Non si può escludere la Fiom da un’azienda solo perché non ha sottoscritto il contratto. «La sottoscrizione del contratto in azienda non è l’unico indice per misurare la rappresentatività di un sindacato al quale garantire i diritti previsti dallo Statuto dei lavoratori». Lo mette nero su bianco il tribunale del Lavoro di Bari, condannando la Magneti Marelli per comportamento antisindacale verso Fiom. In sostanza, la mancata firma del sindacato dei metalmeccanici della Cgil sul contratto di Pomigliano, non può escludere il diritto alla rappresentanza sindacale in azienda. «Torneremo più forti – assicura Antonio Pepe, segretario generale di Bari Fiom – Da domani (oggi, dr) sarà nuovamente riconosciuto il diritto degli operai ad essere regolarmente rappresentati dal loro sindacato». Ma non solo: porte aperte anche alla bacheca de l’Unità, rimossa a dicembre scorso su decisione dei vertici aziendali. Un’iniziativa presa in tutti gli stabilimenti Magneti italiani, e che a febbraio scorso ha portato gli operai di Fiom Bari a indire un’ampia manifestazione all’ esterno dello stabilimento, con la distribuzione di centinaia di copie del quotidiano. «Se ci tolgono la bacheca dove affiggere l’Unità, noi riempiremo tutta la fabbrica con il giornale», dissero all’esterno i vari operai mentre lo distribuivano.
Il provvedimento del tribunale di Bari, 21 pagine, analizza l’interpretazione l’articolo 19 dello Statuto dei lavoratori, sulla costituzione in azienda delle rappresentanze sindacali. Secondo i magistrati, la norma si «applica in favore di quelle organizzazioni sindacali che, in forza del numero degli iscritti e della rappresentanza costante sul posto di lavoro, hanno effettivamente partecipato al processo contrattuale, pur senza sottoscrivere il contratto collettivo». Questo, secondo i magistrati, «elimina un altro effetto distorsivo riconducibile alla lettura della parte resistente (Magneti Marelli, ndr): quello secondo cui il datore di lavoro (…) potrebbe sempre negae il riconoscimento dei diritti sindacali tutte le volte in cui non sia sottoscritto il contratto». Il tribunale, infatti, ritiene che l’azienda non abbia tenuto conto della «effettività dell’ azione sindacale da parte della Fiom» nello stabilimento barese, dove conta «un numero di iscritti a livello di unità produttiva di 210 su circa 900 dipendenti». L’articolo 19, dunque, «deve essere letto – concludono i magistrati nella sentenza – nell’ottica di una interpretazione sistematica e teleologica, garantendo il diritto di costituzione di Rsa alle organizzazioni sindacali dotate di effettività nell’azione sindacale, partecipando attivamente alla fase di formazione del contratto collettivo, pur senza giungere alla successiva fase di sottoscrizione».

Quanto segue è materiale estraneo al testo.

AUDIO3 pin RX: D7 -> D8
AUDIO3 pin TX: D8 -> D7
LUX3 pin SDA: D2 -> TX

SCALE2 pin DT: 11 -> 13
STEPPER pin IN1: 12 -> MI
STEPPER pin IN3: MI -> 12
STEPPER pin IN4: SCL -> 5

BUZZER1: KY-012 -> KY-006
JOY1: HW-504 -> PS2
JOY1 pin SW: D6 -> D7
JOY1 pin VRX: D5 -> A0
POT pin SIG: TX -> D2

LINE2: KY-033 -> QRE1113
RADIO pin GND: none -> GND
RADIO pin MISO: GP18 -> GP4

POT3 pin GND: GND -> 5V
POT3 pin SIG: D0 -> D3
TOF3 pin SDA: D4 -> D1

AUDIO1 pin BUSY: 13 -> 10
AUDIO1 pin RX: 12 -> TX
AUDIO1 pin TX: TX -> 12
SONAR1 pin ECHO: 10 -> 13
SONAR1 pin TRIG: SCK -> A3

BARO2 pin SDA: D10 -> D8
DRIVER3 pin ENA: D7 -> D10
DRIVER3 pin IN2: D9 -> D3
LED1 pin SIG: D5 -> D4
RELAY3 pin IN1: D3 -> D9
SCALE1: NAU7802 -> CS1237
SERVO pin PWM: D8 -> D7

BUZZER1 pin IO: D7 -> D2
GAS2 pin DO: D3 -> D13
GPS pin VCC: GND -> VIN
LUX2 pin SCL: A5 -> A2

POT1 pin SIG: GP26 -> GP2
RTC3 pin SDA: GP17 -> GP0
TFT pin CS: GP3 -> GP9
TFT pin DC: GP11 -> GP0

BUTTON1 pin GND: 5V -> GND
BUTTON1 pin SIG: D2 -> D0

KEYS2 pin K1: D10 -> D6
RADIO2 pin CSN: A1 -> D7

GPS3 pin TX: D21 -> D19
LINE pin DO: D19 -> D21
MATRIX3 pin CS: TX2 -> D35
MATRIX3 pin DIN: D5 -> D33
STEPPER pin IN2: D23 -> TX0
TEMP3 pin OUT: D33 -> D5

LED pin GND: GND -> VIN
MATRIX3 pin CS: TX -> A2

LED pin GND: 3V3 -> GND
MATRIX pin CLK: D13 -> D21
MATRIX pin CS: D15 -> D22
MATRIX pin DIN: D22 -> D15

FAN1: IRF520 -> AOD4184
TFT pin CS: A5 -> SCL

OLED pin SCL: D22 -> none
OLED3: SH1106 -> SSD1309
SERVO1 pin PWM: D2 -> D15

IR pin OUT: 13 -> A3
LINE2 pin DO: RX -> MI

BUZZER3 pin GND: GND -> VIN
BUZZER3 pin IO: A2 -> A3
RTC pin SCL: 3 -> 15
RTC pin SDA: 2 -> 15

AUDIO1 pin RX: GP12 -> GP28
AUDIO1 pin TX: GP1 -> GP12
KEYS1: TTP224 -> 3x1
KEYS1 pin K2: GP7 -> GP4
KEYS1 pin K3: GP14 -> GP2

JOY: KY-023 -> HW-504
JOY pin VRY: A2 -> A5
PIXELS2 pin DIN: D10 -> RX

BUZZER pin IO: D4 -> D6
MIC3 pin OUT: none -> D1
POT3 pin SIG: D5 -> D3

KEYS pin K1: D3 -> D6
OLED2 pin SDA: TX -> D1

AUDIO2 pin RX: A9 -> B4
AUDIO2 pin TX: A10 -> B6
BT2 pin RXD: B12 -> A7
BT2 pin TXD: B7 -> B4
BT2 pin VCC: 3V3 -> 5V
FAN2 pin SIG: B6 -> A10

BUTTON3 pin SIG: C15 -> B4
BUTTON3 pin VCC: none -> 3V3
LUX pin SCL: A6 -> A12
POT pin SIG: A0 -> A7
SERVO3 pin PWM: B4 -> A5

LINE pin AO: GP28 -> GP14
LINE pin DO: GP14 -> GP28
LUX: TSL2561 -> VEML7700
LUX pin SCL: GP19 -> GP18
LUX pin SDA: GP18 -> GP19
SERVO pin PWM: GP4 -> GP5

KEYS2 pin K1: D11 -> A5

Ma se da una parte sembra che almeno nello stabilimento di Bari tutto si sia risolto per il meglio, dall’ altra sono stati denunciati ripetuti atteggiamenti antisindacali verso l’Rsu di Fiom, Giovanni Spilotros. La scorsa settimana, infatti, è stato depositato al tribunale di Bari un altro ricorso, in cui si parla di sospette “pressioni psicologiche” aziendali, che avrebbero dovuto avere riflesso negativo su tutti gli operai. Ma non solo, in quanto è stato “vittima” di accuse “letteralmente false”, racconta Spilotros. Lo hanno accusato di aver raccolto firme per sottoporre a referendum abrogativo l’accordo di Pomigliano, sottraendosi al lavoro e andando a raccogliere adesioni in altri reparti. «Tutto falso – racconta – ero in pausa e mi stavo fumando semplicemente un sigaro, come fanno tutti gli operai. Hanno dichiarato cose false e per giunta mi hanno multato, levandomi dalla busta paga mensile 3 ore di lavoro, circa 20 euro. Non sono i soldi, chiaramente. È il gesto che più fa rabbia». Non è tutto, però. Spilotros racconta che ha subito pressioni anche durante una pausa, mentre si trovava in una saletta sindacale dell’azienda, con altri colleghi. “Eravamo una decina, in pausa, a chiacchierare in una delle sale sindacali, quando è giunto un vigilante che mi ha detto “tu che fai qua, non puoi stare. Tutti siamo rimasti a bocca aperta per questo atteggiamento assurdo”. Tutto questo è stato inserito nel secondo ricorso al tribunale del Lavoro di Bari, sempre per sospetti comportamenti antisindacali di Magneti.